Tanada wrote:Interesting data, what does it mean in your opinion?
ROCKMAN wrote:Projecting DW GOM is trickier. Here's the yearly production since 1985.
https://www.data.bsee.gov/homepg/data_c ... ummary.asp
You'll see it plateaued around 2002 around 350 million to 450 million bbls per year. But the combination of relative short COMMERCIAL lives (6 to 8 years) and long lag times between discovery and first production makes projecting difficult. As a result it wouldn't be a surprise to see increased DW GOM oil production increase the next few years despite lower oil prices. Once $billions have already been spent companies will keep on schedule. Bottom line from 1985 to 2002 the DW GOM climbed an impressive Seneca Mountain from zero to 450+ million bbls of oil per year. Now on a plateau. Some DW projects early in their development phase could stall with the current lower oil price. But there's no detailed data available to make even a rough guess.
Alfred Tennyson wrote:We are not now that strength which in old days
Moved earth and heaven, that which we are, we are;
One equal temper of heroic hearts,
Made weak by time and fate, but strong in will
To strive, to seek, to find, and not to yield.
ROCKMAN wrote:"I also know that off the coast of Florida in the GOM and along both the Atlantic and Pacific seaboards there has been relatively little drilling..."
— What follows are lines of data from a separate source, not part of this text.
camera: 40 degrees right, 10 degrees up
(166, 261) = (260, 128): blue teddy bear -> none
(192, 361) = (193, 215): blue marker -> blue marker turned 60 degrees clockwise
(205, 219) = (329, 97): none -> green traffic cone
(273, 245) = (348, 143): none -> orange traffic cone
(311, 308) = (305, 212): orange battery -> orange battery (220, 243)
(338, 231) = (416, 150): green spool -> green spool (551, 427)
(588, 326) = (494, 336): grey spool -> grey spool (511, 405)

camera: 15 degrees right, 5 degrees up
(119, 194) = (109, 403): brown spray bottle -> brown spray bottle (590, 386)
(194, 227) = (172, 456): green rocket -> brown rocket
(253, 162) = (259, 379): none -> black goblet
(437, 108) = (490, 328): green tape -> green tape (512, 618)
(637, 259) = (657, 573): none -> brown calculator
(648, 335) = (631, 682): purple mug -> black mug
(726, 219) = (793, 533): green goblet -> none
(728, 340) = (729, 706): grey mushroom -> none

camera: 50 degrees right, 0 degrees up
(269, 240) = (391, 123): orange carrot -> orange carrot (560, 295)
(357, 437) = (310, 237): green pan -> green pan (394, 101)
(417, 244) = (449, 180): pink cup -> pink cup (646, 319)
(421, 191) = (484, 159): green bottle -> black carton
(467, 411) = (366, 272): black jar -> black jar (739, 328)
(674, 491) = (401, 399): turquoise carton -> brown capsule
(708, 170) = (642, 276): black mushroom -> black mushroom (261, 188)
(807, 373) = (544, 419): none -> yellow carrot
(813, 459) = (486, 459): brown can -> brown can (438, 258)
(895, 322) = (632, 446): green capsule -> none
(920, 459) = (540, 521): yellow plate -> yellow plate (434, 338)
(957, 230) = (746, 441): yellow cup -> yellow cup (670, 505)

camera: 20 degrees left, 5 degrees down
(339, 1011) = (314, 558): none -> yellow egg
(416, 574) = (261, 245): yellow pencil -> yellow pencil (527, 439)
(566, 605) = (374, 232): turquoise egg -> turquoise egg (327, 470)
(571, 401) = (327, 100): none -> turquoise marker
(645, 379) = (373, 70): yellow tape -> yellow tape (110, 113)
Actually 56 wells have been drilled off the US east coast:
"Offshore drilling for oil and gas on the Atlantic coast of the United States took place from 1947 to the early 1980s. Oil companies drilled five wells in Atlantic Florida state waters and 51 exploratory wells on federal leases on the outer continental shelf of the Atlantic coast. None of the wells were completed as producing wells. All the leases have now reverted to the government."
The net result was a minimal amount of oil/NG source rocks were discovered. No oil/NG generated...not accumulations to hunt for.
And not much better luck from the 59 wells drilled off the west coast of FL:
The eastern Gulf of Mexico, which includes offshore Gulf Coast Florida, has never been a petroleum-producing area. From the 1950s to the 1990s, oil companies drilled exploratory wells off the Gulf Coast of Florida. Nineteen wells were drilled in state waters, and forty were drilled in federal waters.
Gulf Oil drilled the first offshore Florida oil exploration wells in 1947, in state waters in Florida Bay south of Cape Sable, Monroe County. In 1956 Humble Oil drilled an exploratory well in state waters of Pensacola Bay, Santa Rosa County. In 1959 Gulf Oil drilled the first offshore Florida well drilled from an offshore platform, off the Florida Keys. All the wells drilled in state waters were dry holes.
The first federal lease sale offshore Florida was in 1959. In the 1980s the state of Florida objected to further federal lease sales in offshore Florida, and the last one was held in 1985. Because of state objections, the federal government agreed to pay $200 million to nine oil companies to buy back leases south of 26 degrees north latitude.
In the 1970s and early 1980s, oil companies drilled 16 wells on and around the Destin Dome, in federal waters off the Florida Panhandle; none were successful. Then from 1987 to 1995 Chevron made commercial gas discoveries on the Destin Dome 25 miles off the coast. The discovery extended the Norphlet productive trend, which is highly productive in Alabama state waters in Mobile Bay. However, the state of Florida objected to plans to produce the deposits, and in May 2002, the US government agreed to buy back 7 leases from Chevron, Conoco, and Murphy Oil for $115 million.
Alfred Tennyson wrote:We are not now that strength which in old days
Moved earth and heaven, that which we are, we are;
One equal temper of heroic hearts,
Made weak by time and fate, but strong in will
To strive, to seek, to find, and not to yield.